[Directions]: Begin with the line below holding "膝窩筋はどこの筋肉？役割は？" and go on through the line holding "création de notre", duplicating each line exactly and leaving out pictures.

Stored data
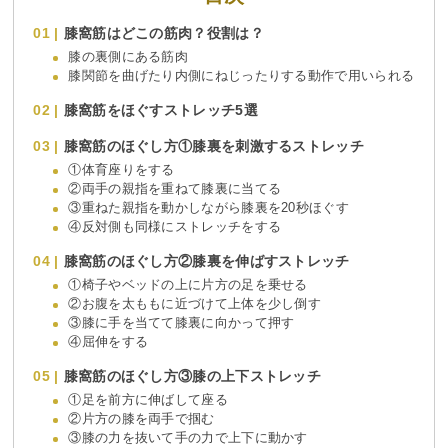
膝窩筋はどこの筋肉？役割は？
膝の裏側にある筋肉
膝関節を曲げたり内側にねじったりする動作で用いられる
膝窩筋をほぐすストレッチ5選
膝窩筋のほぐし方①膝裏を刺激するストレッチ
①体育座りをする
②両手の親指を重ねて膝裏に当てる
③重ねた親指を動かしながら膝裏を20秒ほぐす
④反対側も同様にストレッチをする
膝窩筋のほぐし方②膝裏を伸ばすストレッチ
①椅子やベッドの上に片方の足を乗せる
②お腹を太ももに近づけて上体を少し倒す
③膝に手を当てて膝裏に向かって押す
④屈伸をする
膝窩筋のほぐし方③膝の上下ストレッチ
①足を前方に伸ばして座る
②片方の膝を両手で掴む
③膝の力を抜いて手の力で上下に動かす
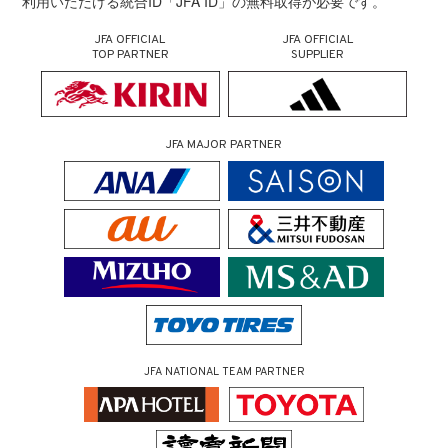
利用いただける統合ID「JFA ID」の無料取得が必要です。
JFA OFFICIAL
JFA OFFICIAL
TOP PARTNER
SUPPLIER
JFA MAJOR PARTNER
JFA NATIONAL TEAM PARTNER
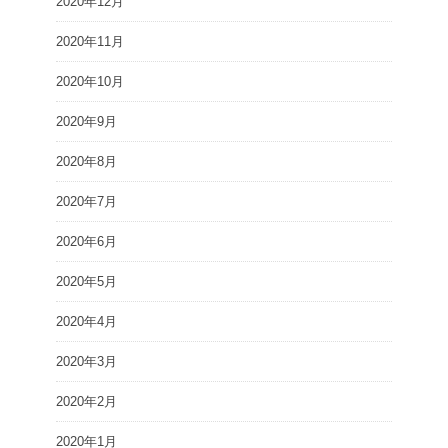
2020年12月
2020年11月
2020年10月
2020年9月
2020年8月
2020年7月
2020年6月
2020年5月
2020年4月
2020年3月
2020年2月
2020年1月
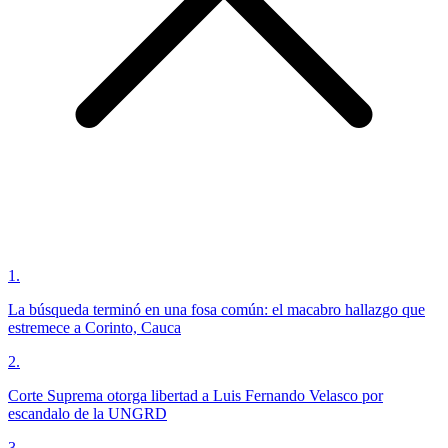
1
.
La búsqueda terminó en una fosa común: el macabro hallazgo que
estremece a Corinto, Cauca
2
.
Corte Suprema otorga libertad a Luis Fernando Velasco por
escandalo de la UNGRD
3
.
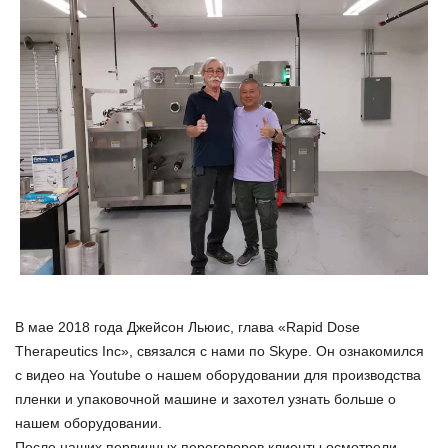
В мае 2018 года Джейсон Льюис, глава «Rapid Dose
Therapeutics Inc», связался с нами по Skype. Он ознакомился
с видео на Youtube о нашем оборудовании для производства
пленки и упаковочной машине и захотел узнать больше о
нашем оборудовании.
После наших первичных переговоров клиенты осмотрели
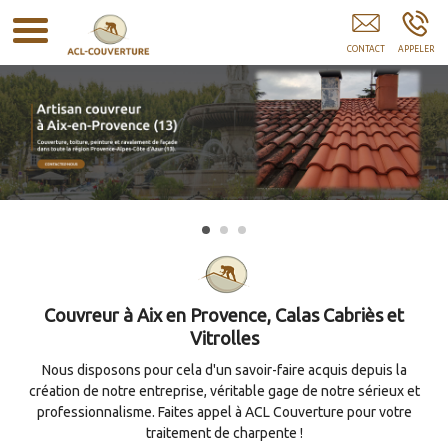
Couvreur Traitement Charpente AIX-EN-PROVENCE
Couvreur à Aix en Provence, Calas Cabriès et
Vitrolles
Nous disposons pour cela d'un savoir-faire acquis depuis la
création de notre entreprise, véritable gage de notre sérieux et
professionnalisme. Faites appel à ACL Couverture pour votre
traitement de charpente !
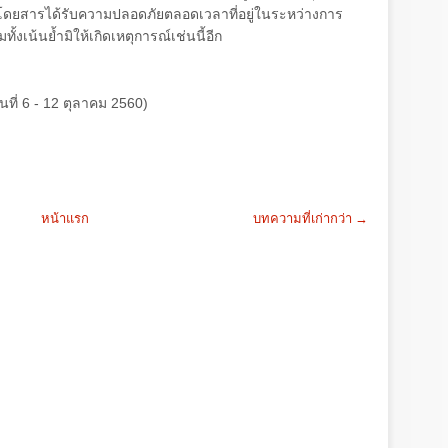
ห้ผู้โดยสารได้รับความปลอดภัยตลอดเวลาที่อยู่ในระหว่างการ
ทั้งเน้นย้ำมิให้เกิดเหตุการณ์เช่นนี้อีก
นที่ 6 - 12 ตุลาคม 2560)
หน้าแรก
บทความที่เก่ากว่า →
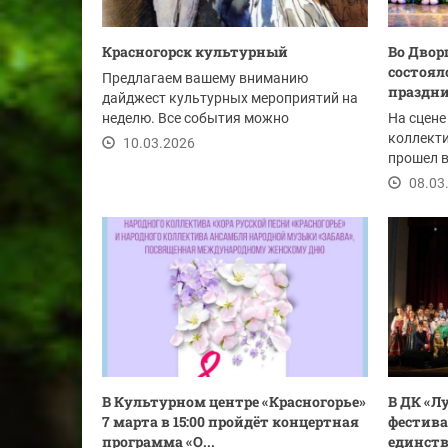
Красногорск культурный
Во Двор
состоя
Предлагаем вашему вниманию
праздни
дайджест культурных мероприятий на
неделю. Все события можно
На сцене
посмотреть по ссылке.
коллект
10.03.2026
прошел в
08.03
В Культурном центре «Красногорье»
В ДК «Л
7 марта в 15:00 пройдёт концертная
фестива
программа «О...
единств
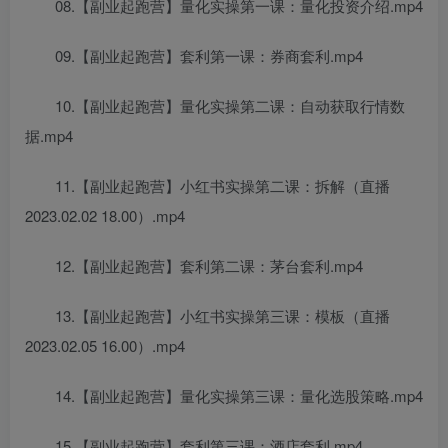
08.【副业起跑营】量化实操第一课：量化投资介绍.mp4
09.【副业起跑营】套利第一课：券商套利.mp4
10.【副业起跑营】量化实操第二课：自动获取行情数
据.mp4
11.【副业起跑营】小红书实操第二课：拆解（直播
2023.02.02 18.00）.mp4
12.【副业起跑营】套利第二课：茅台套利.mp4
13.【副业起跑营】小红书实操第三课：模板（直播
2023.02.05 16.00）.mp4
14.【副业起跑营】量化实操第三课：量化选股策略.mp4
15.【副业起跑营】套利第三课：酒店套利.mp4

--

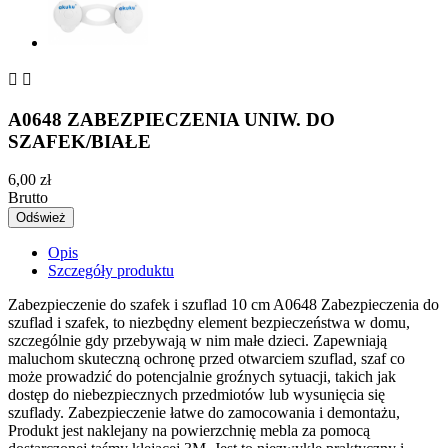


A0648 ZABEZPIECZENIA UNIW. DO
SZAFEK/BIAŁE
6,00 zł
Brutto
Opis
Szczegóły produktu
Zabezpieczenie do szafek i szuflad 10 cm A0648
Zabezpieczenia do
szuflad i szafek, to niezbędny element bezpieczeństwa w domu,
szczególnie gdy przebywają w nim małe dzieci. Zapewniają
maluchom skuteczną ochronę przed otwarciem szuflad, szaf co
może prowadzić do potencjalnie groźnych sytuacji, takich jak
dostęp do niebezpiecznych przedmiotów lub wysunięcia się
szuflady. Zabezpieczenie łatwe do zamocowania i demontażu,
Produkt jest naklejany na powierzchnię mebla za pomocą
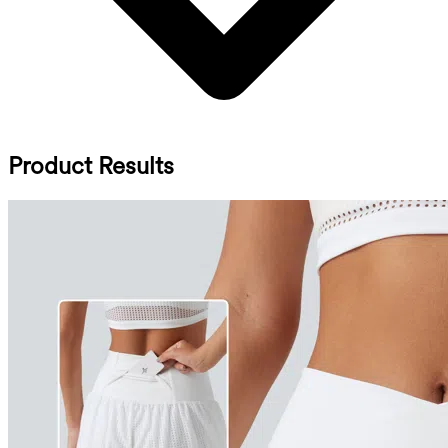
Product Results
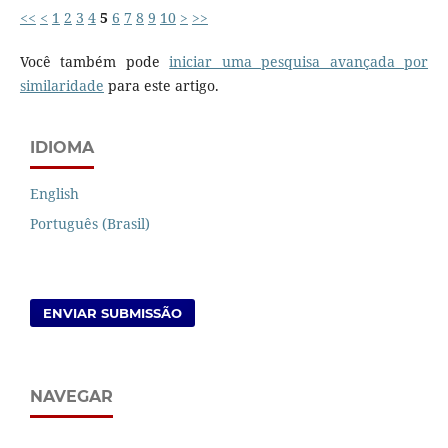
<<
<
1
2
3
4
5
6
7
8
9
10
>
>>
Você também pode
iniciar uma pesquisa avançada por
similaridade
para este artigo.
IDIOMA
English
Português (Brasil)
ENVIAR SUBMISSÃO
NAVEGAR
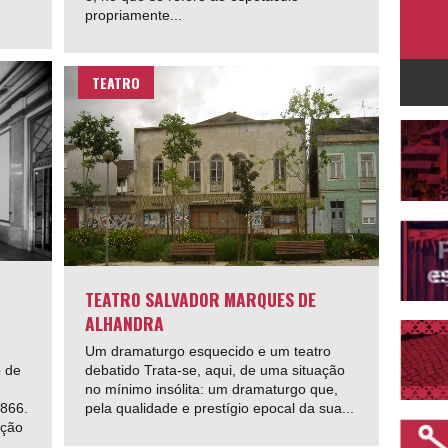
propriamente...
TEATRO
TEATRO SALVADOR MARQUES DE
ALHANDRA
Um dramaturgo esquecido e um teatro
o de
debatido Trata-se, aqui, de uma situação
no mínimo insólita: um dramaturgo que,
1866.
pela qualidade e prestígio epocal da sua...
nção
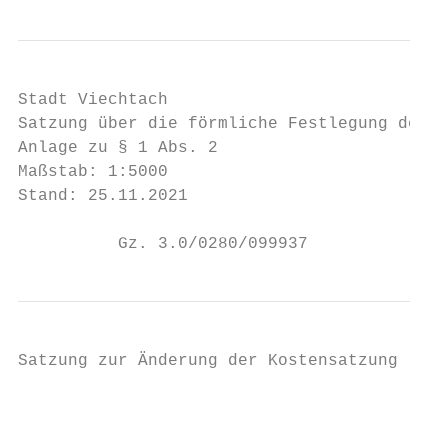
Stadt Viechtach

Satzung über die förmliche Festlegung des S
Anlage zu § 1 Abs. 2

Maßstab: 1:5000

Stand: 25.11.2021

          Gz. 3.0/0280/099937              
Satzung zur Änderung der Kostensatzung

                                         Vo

[Solution to this task]:
膝窩筋はどこの筋肉？役割は？
膝の裏側にある筋肉
膝関節を曲げたり内側にねじったりする動作で用いられる
膝窩筋をほぐすストレッチ5選
膝窩筋のほぐし方①膝裏を刺激するストレッチ
①体育座りをする
②両手の親指を重ねて膝裏に当てる
③重ねた親指を動かしながら膝裏を20秒ほぐす
④反対側も同様にストレッチをする
膝窩筋のほぐし方②膝裏を伸ばすストレッチ
①椅子やベッドの上に片方の足を乗せる
②お腹を太ももに近づけて上体を少し倒す
③膝に手を当てて膝裏に向かって押す
④屈伸をする
膝窩筋のほぐし方③膝の上下ストレッチ
①足を前方に伸ばして座る
②片方の膝を両手で掴む
③膝の力を抜いて手の力で上下に動かす
利用いただける統合ID「JFA ID」の無料取得が必要です。
JFA OFFICIAL
JFA OFFICIAL
TOP PARTNER
SUPPLIER
JFA MAJOR PARTNER
JFA NATIONAL TEAM PARTNER
2020年12月
2020年11月
2020年10月
2020年9月
2020年8月
2020年7月
2020年6月
2020年5月
2020年4月
2020年3月
2020年2月
2020年1月
1
.
La búsqueda terminó en una fosa común: el macabro hallazgo que
estremece a Corinto, Cauca
2
.
Corte Suprema otorga libertad a Luis Fernando Velasco por
escandalo de la UNGRD
3
.
В мае 2018 года Джейсон Льюис, глава «Rapid Dose
Therapeutics Inc», связался с нами по Skype. Он ознакомился
с видео на Youtube о нашем оборудовании для производства
пленки и упаковочной машине и захотел узнать больше о
нашем оборудовании.
После наших первичных переговоров клиенты осмотрели
Couvreur Traitement Charpente AIX-EN-PROVENCE
Couvreur à Aix en Provence, Calas Cabriès et
Vitrolles
Nous disposons pour cela d'un savoir-faire acquis depuis la
création de notre entreprise, véritable gage de notre sérieux et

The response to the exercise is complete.